§ **Exercise brief**
Could you reproduce the entries exactly, omitting every picture?

§ **Source records**
· · · · ·
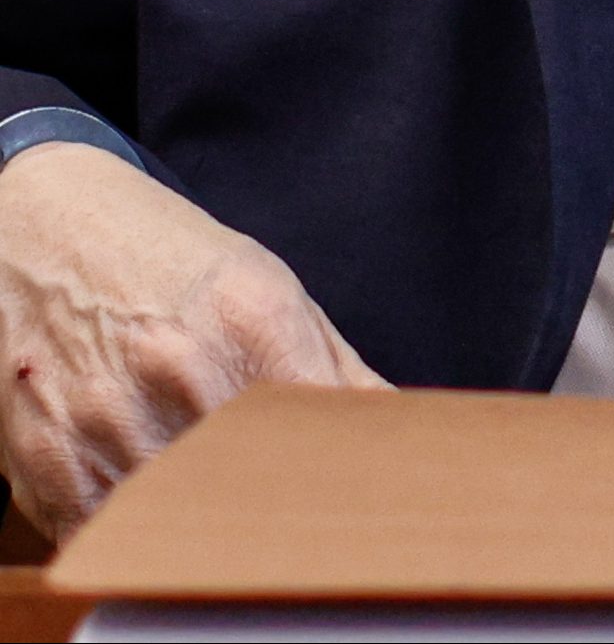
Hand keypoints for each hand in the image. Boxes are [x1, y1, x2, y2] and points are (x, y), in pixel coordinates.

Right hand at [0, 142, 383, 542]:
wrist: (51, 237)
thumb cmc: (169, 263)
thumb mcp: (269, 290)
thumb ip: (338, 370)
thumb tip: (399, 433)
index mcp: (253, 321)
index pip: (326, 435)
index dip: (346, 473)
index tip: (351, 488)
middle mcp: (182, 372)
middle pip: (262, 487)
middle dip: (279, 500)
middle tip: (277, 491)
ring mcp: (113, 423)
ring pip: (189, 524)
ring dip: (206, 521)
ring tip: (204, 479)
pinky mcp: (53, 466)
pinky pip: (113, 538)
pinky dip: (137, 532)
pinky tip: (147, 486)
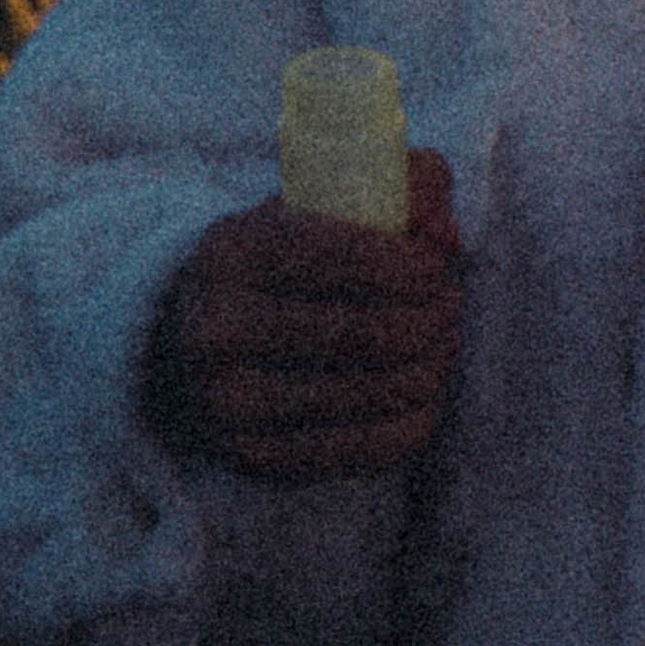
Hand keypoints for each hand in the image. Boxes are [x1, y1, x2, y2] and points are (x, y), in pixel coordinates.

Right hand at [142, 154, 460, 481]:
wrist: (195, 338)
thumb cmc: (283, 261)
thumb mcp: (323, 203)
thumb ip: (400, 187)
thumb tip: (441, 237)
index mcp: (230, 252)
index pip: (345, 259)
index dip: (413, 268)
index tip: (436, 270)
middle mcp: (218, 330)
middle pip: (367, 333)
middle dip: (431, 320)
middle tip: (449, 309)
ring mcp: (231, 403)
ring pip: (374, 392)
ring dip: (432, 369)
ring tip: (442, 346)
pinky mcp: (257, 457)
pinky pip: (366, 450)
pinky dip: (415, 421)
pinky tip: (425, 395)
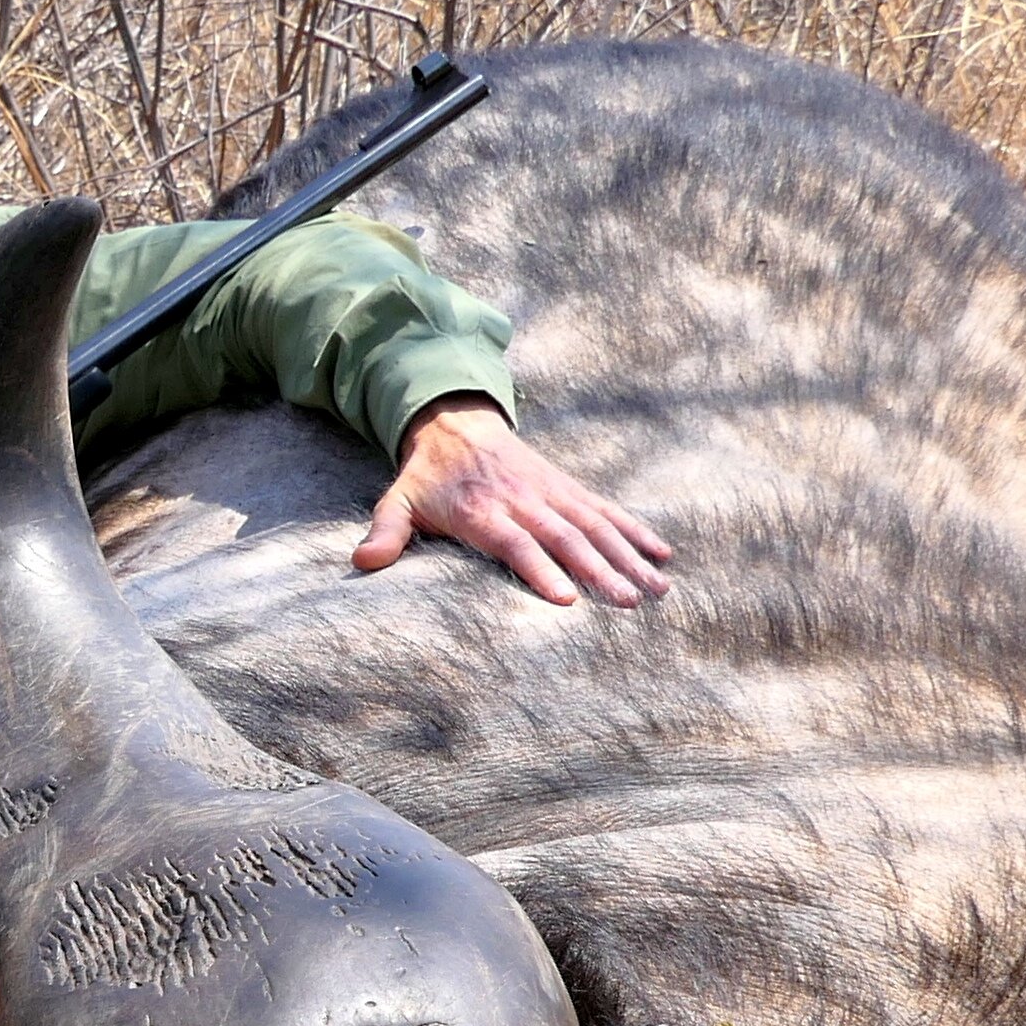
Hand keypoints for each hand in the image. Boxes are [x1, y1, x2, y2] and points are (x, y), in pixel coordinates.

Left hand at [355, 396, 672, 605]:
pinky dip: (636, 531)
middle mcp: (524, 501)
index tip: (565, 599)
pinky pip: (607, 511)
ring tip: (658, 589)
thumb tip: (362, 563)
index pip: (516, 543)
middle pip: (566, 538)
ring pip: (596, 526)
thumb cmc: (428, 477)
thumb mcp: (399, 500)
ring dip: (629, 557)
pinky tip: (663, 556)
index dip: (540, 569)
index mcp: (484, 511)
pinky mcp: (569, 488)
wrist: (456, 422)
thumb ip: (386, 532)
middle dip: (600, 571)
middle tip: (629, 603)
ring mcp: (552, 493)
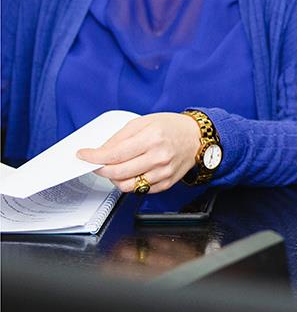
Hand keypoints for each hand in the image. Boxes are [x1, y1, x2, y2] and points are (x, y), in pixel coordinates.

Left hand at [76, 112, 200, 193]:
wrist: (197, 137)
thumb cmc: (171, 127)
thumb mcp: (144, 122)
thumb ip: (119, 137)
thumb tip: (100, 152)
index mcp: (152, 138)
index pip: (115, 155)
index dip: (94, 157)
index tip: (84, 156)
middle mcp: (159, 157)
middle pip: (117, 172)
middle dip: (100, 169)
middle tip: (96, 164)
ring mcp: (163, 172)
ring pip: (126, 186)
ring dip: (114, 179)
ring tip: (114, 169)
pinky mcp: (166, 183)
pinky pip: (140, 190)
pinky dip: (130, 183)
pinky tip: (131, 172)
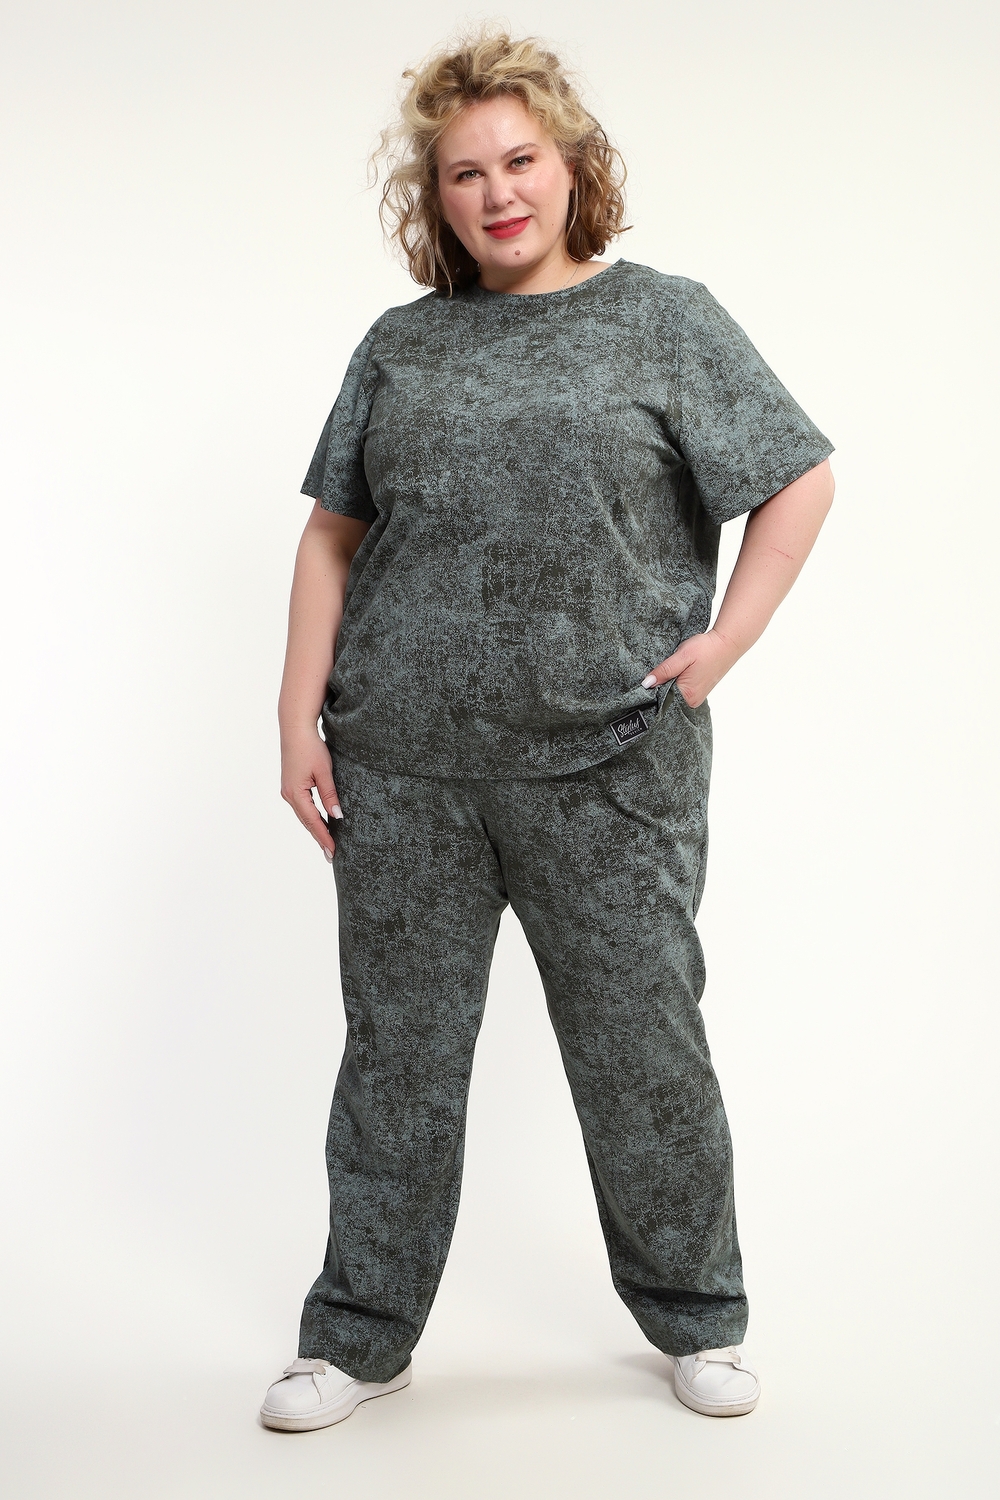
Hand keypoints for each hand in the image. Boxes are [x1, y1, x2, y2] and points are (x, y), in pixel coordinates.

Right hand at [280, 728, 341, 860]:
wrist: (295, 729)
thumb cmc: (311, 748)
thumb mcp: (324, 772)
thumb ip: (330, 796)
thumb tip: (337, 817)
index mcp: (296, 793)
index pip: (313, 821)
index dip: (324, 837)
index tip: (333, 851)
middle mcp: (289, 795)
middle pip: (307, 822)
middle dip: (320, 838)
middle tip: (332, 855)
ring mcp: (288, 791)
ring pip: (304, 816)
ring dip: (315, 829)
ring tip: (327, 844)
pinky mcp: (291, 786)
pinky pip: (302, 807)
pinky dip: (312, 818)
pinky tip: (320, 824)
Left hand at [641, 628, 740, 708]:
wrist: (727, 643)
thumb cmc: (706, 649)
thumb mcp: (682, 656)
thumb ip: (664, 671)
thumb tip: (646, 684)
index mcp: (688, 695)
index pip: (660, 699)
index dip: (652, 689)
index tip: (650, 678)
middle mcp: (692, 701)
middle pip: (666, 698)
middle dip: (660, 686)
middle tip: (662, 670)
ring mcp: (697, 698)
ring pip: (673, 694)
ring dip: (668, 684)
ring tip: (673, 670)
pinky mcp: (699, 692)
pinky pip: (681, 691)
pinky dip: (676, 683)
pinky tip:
· · · · ·
§ **Solution**
Hand keypoints for each hand in the image. Boxes are [x1, y1, x2, y2] and points are (x, y), in pixel coordinates.

Right hand at [0, 142, 383, 542]:
wrist: (51, 237)
thumb cmc: (169, 263)
thumb mcp: (269, 290)
thumb ip: (338, 370)
thumb tip: (399, 433)
index mcp: (253, 321)
index pip: (326, 435)
index dip: (346, 473)
index tip: (351, 488)
middle mcp: (182, 372)
middle pip: (262, 487)
middle dip: (279, 500)
middle tip: (277, 491)
ring mcp: (113, 423)
ring pip: (189, 524)
ring dip: (206, 521)
ring tip: (204, 479)
pinky mcp: (53, 466)
pinky pip: (113, 538)
pinky dip: (137, 532)
pinky tip: (147, 486)
Hand keypoints for each hand in the image. Boxes are [x1, y1, x2, y2] and points are (x, y), in pixel coordinates.

Right hand at [142, 154, 460, 481]:
wrist: (195, 338)
thumb cmc: (283, 261)
thumb mcp: (323, 203)
thumb ip: (400, 187)
thumb tip: (441, 237)
index mcp: (230, 252)
index pip: (345, 259)
index dip: (413, 268)
index tip: (436, 270)
middle mcp: (218, 330)
middle pip: (367, 333)
middle dip: (431, 320)
middle tip: (449, 309)
ring mcp: (231, 403)
ring pip: (374, 392)
ring dip: (432, 369)
ring tip: (442, 346)
pinky mcp: (257, 457)
pinky pip: (366, 450)
pinky dip: (415, 421)
pinky tip: (425, 395)
Hand keypoints for each hand in the image. Boxes are [x1, y1, x2, y2] and points are (x, y), in pixel coordinates.

Left hand at [355, 396, 672, 605]:
pinky dip: (636, 531)
middle mcp: (524, 501)
index tip: (565, 599)
pinky pip: (607, 511)
ring tip: (658, 589)
thumb tip: (362, 563)
index pip: (516, 543)
middle pip: (566, 538)
ring pip: (596, 526)
thumb cmc: (428, 477)
thumb mcp: (399, 500)
ring dip: (629, 557)
pinky tip: (663, 556)
index dip: (540, 569)
index mcp: (484, 511)
pinky mcp: (569, 488)
wrist: (456, 422)
thumb ip: (386, 532)
middle dip: (600, 571)
middle tip: (629, 603)
ring mcp: (552, 493)
Hand keypoints for each hand in the image. Boxes are [x1, y1, x2, y2] and points are (x, y), in pixel coordinates.

Left hand at [76, 112, 200, 193]:
wrist: (197, 137)
thumb cmc: (171, 127)
thumb mcp: (144, 122)
thumb ip: (119, 137)
thumb tip: (100, 152)
index mcp: (152, 138)
index pip: (115, 155)
index dip: (94, 157)
index tip: (84, 156)
middle mcp: (159, 157)
middle pip: (117, 172)
middle dip: (100, 169)
middle tip: (96, 164)
ring mcp: (163, 172)
ring pip: (126, 186)
ring dip: (114, 179)
ring tip: (114, 169)
pinky mcp: (166, 183)
pinky pip: (140, 190)
pinky dip: (130, 183)
pinky tip: (131, 172)
Hand keypoints for each hand in the image. Boxes are [x1, y1, x2, y2] and points are (x, y), in pixel coordinates.

Right hand at [280, 728, 341, 860]:
wrist: (295, 729)
thumb cmc: (311, 748)
thumb mcp: (324, 772)
thumb ip: (330, 796)
thumb tip: (337, 817)
index mcp: (296, 793)
index pip: (313, 821)
index dip: (324, 837)
index tip: (333, 851)
middle mcp: (289, 795)
middle pip: (307, 822)
middle dip: (320, 838)
middle tip: (332, 855)
ring mcp: (288, 791)
ring pip: (304, 816)
ring dip: (315, 829)
ring tip: (327, 844)
pinky mcp: (291, 786)
pinky pip: (302, 807)
pinky dip: (312, 818)
pinky tip: (320, 824)
Left hand at [641, 628, 740, 708]:
wrist: (727, 643)
thumb cmc: (706, 649)
thumb mcp: (682, 656)
thumb ip: (664, 671)
thumb tip: (646, 684)
index mcp: (688, 695)
index pip: (660, 699)
index dip: (652, 689)
index tip: (650, 678)
middle mcp: (692, 701)
middle pip: (666, 698)
middle dip: (660, 686)
middle tip: (662, 670)
ring mcp: (697, 698)
ring pip: (673, 694)
ring dip: (668, 684)
ring tip: (673, 670)
pinky mcp: (699, 692)
pinky pip: (681, 691)
pinky dip: (676, 683)
pinky tip:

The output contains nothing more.